PROMPT: This exercise asks for every record to be output again exactly.

Collected data
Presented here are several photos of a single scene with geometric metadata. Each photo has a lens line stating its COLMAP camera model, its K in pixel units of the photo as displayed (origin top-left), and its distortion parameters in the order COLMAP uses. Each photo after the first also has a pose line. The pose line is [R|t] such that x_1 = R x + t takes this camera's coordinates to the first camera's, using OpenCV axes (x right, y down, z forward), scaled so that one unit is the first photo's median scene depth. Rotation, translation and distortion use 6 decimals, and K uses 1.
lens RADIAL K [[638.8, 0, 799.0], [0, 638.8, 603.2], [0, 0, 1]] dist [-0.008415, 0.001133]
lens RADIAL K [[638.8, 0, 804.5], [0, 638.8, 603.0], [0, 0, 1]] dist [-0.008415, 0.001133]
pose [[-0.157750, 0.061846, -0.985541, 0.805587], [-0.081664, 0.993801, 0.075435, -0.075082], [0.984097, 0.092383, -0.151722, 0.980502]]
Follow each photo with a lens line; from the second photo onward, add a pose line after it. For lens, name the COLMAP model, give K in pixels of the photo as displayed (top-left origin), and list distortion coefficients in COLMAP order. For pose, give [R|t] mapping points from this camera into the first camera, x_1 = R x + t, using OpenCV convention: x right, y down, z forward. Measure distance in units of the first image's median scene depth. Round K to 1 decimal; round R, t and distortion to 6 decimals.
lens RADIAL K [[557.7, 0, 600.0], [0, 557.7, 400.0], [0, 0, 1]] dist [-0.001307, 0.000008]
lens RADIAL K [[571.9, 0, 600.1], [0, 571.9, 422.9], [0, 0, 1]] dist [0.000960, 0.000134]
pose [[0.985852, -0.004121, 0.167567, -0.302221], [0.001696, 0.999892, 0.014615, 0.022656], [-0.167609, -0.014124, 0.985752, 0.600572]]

EXERCISE SOLUTION:
Presented here are several photos of a single scene with geometric metadata. Each photo has a lens line stating its COLMAP camera model, its K in pixel units of the photo as displayed (origin top-left), and its distortion parameters in the order COLMAP uses. Each photo after the first also has a pose line. The pose line is [R|t] such that x_1 = R x + t takes this camera's coordinates to the first camera's, using OpenCV axes (x right, y down, z forward), scaled so that one unit is the first photo's median scene depth. Rotation, translation and distortion use 6 decimals, and K uses 1.
lens RADIAL K [[638.8, 0, 799.0], [0, 638.8, 603.2], [0, 0, 1]] dist [-0.008415, 0.001133]
lens RADIAL K [[638.8, 0, 804.5], [0, 638.8, 603.0], [0, 0, 1]] dist [-0.008415, 0.001133]
pose [[-0.157750, 0.061846, -0.985541, 0.805587], [-0.081664, 0.993801, 0.075435, -0.075082], [0.984097, 0.092383, -0.151722, 0.980502]]
Follow each photo with a lens line; from the second photo onward, add a pose line after it. For lens, name the COLMAP model, give K in pixels of the photo as displayed (top-left origin), and list distortion coefficients in COLMAP order. For pose, give [R|t] mapping points from this camera into the first camera, x_1 = R x + t, using OpenCV convention: x right, y down, z forward. Measure distance in units of the first image's median scene depth. Round K to 1 decimal; round R, t and distortion to 6 decimals.
lens RADIAL K [[557.7, 0, 600.0], [0, 557.7, 400.0], [0, 0, 1]] dist [-0.001307, 0.000008]
lens RADIAL K [[571.9, 0, 600.1], [0, 571.9, 422.9], [0, 0, 1]] dist [0.000960, 0.000134]
pose [[0.985852, -0.004121, 0.167567, -0.302221], [0.001696, 0.999892, 0.014615, 0.022656], [-0.167609, -0.014124, 0.985752, 0.600572]]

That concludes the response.